President Trump has backed that posture with unmistakable rhetoric, posting on Truth Social that the United States is “locked and loaded and ready to go” to protect peaceful demonstrators if the regime crosses a red line. Critics will howl about tone, but strength and clarity have always been the language tyrants understand; empty platitudes only embolden them. If the commander-in-chief signals resolve and then hesitates, that hesitation becomes the opening for more bloodshed and more regional chaos.
The unrest in Iran is not hypothetical theater — it has produced genuine, heartbreaking scenes and real casualties, with reports documenting dozens killed amid brutal crackdowns and an economy in freefall. This is a moment when the people of Iran are pushing back against a murderous clerical cartel, and they deserve more than diplomatic shrugging from Western elites. It’s conservative to believe in protecting innocent lives, standing with freedom fighters, and using American power prudently and decisively when the moral and strategic case aligns.
Let’s be honest about the last year’s military strikes on Iranian nuclear facilities: the White House celebrated decisive damage, while some intelligence assessments suggested the setback may not have been total. That reality doesn’t weaken the argument for pressure — it strengthens it; if the regime still harbors ambitions, the United States must exploit the window while Tehran is battered and isolated. We should prefer results over wishful thinking, and if kinetic action is the best tool left to dismantle a nuclear threat and hasten a regime’s unraveling, it must be on the table.
The administration has already signaled muscle, moving carrier strike groups and other assets into position to deter further Iranian violence and to back up America’s red lines.

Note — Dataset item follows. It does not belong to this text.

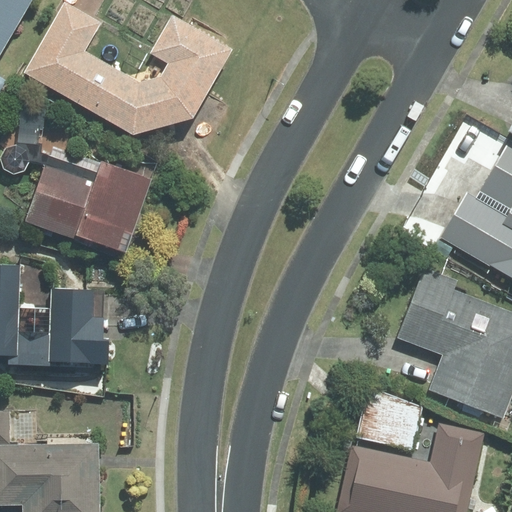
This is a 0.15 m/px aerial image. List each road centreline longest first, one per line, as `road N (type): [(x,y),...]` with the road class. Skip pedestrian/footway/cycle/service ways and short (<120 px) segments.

This posture is exactly what deterrence looks like: put credible force where it matters and let adversaries, not our people, do the worrying. Weakness in the face of a brutal regime is not prudence — it is surrender, and the consequences of surrender are paid for by patriots and allies alike.
The talk from the left and media elites about “escalation” is often just code for surrender to fear and a preference for moral ambiguity. Conservatives must call that out and insist on a doctrine of peace through strength: protect protesters, deny Iran pathways to nuclear weapons, and back those goals with the resources and clarity of purpose required. If the world’s greatest military and the American people are not going to secure liberty and stability when the moment arrives, then what were we fighting for?
Hardworking Americans understand one fundamental truth — freedom does not last because it is polite, it lasts because it is defended. Now is the time for resolve, not apologies; for strategy, not retreat; and for trusting our commanders and our President when they say they will defend human liberty and American security. Patriots should stand behind a policy that gives oppressed people a fighting chance, backs American strength, and refuses to let evil regimes rebuild on their own terms.